The paper discusses the prospect of packing multiple, interconnected, GPU modules onto a single graphics card as opposed to having a single, monolithic, GPU on the card. as shown below. They call this design the Multi-chip-module GPU or MCM for short.
The idea being that the putting lots of little GPU modules onto a PCB rather than one ‘Monolithic GPU’ would allow Nvidia to pack more SMs onto a graphics card. The paper discusses that many of todays GPGPU workloads scale very well with an increased number of SMs (shown in the figure below this paragraph) and how this, along with the slowing of Moores Law, are the main motivations for the MCM-GPU design.
The paper then goes on to discuss the drawbacks of increasing the total number of graphics cards in the users system when compared to having all the GPU interconnects, scheduling and communication occur on one card. They propose that multiple GPUs have the drawbacks of relying on programmer expertise and system connectivity in order to make the best use of them that the MCM design won’t suffer from because it will be seen as one GPU by the system.

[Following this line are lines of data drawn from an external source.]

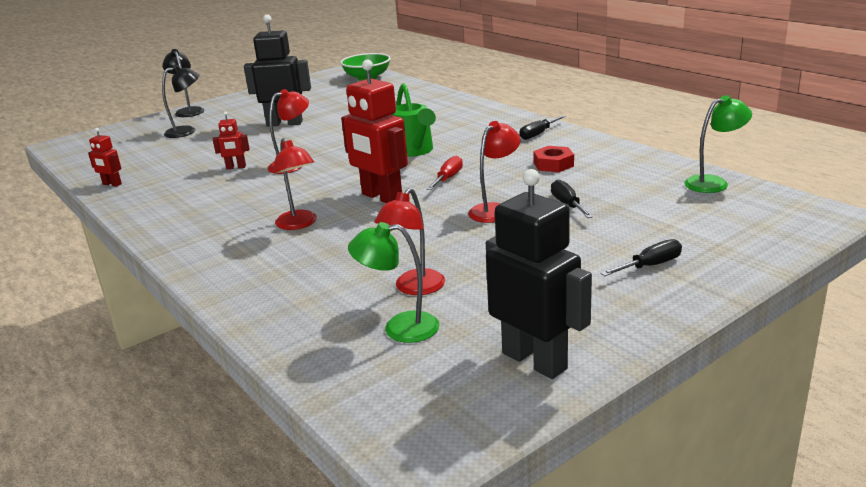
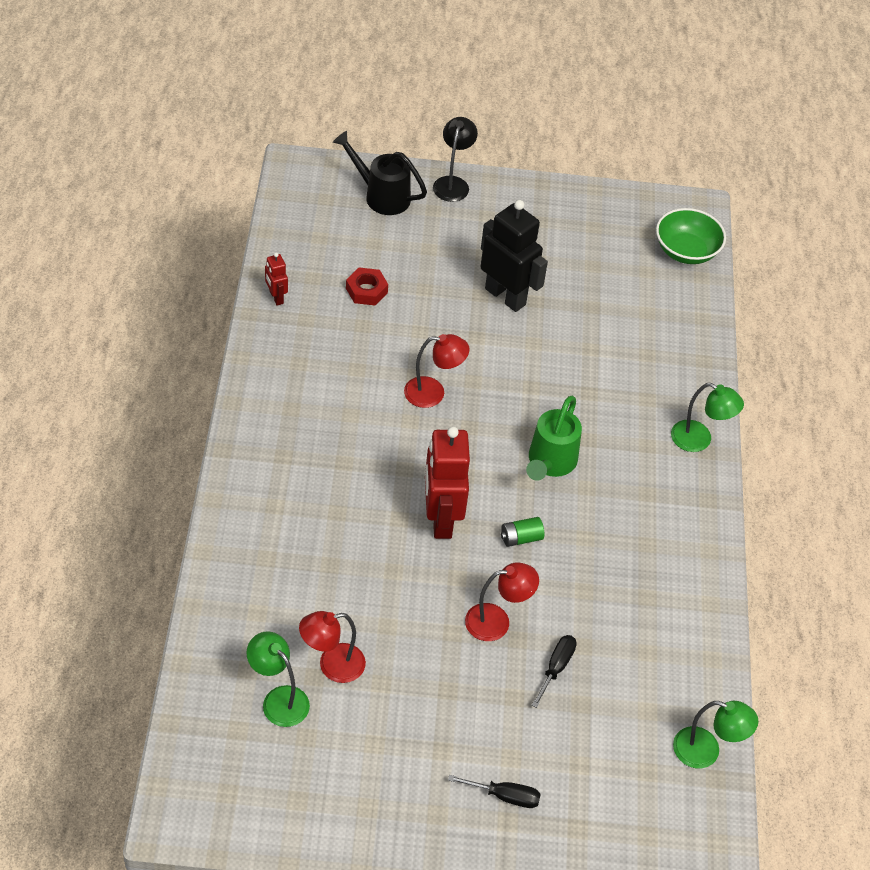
camera: 35 degrees right, 25 degrees up
(143, 130) = (381, 196): none -> black watering can
(187, 131) = (413, 235): black lamp -> none
(236, 167) = (388, 355): red robot -> none
(299, 224) = (345, 503): red lamp -> none
(448, 178) = (521, 538): red screwdriver -> green battery
(484, 111) = (699, 440): none -> green lamp
(535, 360) = (315, 808): black robot -> none
(538, 134) = (685, 533): black screwdriver -> none
(553, 164) = (627, 598): red nut -> red nut (366, 290)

There is a long period discussing cache architecture that I won’t go into great detail of in this summary. It is worth noting, however, that cache and scheduling of this design is what will make it different than a multi-GPU and if you are interested this part of the paper is worth reading in more detail.
At the end of the paper they go on to discuss the performance potential of this design (that they say is feasible on the next generation of manufacturing node) as shown below (it looks good).
In reading this paper I can’t help be reminded of something else. Specifically AMDs ZEN architecture. The modular GPU design seems to share certain design inspirations from the modular what that AMD now pack CCX modules onto a die (each one containing 4 cores). While the idea may be similar this does, potentially, bode well for Nvidia. Ryzen is proving to be an impressive processor series with people very excited about EPYC and Threadripper. Not only that but reports suggest that designing CPUs in this way is VERY cost efficient when compared to trying to make one massive CPU.
The design will likely have hurdles and potentially performance issues if scheduling and inter-GPU communication isn’t handled correctly but if Ryzen is anything to go by this MCM-GPU design is something people should consider getting excited about.